### INSTRUCTIONS FOR THE TASK:
What you return must be an exact copy of the lines in the listing below between the line holding "of human urothelial" and the line holding "of human melanoma", inclusive, and nothing more.

### INPUT RECORDS:
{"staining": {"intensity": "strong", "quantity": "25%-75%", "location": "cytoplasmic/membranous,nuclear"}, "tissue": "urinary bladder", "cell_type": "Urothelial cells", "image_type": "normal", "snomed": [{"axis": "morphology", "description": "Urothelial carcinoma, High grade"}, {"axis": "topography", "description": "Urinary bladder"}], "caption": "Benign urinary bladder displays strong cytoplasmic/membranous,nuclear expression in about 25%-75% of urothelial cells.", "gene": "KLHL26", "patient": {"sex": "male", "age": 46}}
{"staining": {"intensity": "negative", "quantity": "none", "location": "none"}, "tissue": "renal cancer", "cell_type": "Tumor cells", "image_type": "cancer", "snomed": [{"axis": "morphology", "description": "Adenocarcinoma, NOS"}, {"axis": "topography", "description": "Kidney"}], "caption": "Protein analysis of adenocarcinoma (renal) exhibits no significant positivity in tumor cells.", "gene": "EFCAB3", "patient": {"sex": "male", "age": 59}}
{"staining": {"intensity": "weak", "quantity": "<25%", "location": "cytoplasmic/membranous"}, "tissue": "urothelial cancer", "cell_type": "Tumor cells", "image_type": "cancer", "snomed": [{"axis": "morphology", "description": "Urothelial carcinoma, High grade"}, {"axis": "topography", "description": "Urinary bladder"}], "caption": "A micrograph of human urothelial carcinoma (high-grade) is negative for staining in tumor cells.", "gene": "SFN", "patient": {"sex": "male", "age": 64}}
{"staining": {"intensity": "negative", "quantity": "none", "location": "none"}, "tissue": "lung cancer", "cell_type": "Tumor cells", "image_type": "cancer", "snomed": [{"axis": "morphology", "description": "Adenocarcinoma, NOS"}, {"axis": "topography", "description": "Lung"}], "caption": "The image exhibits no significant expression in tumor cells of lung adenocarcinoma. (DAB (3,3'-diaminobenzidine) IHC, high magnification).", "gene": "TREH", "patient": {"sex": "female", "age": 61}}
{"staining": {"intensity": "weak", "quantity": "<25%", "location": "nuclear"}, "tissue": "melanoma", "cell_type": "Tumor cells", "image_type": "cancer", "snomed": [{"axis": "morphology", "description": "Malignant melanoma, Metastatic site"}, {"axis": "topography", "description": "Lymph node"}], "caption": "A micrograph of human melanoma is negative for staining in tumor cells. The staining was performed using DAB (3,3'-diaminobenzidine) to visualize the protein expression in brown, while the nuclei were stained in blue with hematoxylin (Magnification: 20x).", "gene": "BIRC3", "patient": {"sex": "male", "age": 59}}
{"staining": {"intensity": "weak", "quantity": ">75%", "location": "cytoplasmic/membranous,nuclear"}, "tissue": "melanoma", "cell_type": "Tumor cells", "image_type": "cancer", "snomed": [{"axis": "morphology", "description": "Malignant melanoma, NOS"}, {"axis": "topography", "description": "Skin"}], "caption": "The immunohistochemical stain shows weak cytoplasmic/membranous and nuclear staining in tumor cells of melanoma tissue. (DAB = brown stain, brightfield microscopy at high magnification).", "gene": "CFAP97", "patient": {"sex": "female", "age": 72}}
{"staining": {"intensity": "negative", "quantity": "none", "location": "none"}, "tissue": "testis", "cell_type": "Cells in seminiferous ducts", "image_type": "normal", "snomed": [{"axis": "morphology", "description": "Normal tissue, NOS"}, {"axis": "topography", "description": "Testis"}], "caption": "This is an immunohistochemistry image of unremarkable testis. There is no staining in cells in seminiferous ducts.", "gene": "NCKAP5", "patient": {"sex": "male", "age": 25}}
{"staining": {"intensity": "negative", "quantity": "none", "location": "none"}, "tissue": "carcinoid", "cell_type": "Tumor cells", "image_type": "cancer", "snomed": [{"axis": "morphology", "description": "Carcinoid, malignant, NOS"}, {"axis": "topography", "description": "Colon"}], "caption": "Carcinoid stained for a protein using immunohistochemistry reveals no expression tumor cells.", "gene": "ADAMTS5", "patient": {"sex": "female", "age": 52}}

### RESPONSE BOX:
{"staining": {"intensity": "weak", "quantity": "<25%", "location": "cytoplasmic/membranous"}, "tissue": "urothelial cancer", "cell_type": "Tumor cells", "image_type": "cancer", "snomed": [{"axis": "morphology", "description": "Urothelial carcinoma, High grade"}, {"axis": "topography", "description": "Urinary bladder"}], "caption": "A micrograph of human urothelial carcinoma (high-grade) is negative for staining in tumor cells.", "gene": "SFN", "patient": {"sex": "male", "age": 64}}
{"staining": {"intensity": "negative", "quantity": "none", "location": "none"}, "tissue": "lung cancer", "cell_type": "Tumor cells", "image_type": "cancer", "snomed": [{"axis": "morphology", "description": "Adenocarcinoma, NOS"}, {"axis": "topography", "description": "Lung"}], "caption": "The image exhibits no significant expression in tumor cells of lung adenocarcinoma. (DAB (3,3'-diaminobenzidine) IHC, high magnification).", "gene": "TREH", "patient": {"sex": "female", "age": 61}}
{"staining": {"intensity": "weak", "quantity": "<25%", "location": "nuclear"}, "tissue": "melanoma", "cell_type": "Tumor cells", "image_type": "cancer", "snomed": [{"axis": "morphology", "description": "Malignant melanoma, Metastatic site"}, {"axis": "topography", "description": "Lymph node"}], "caption": "A micrograph of human melanoma is negative for staining in tumor cells. The staining was performed using DAB (3,3'-diaminobenzidine) to visualize the protein expression in brown, while the nuclei were stained in blue with hematoxylin (Magnification: 20x).", "gene": "BIRC3", "patient": {"sex": "male", "age": 59}}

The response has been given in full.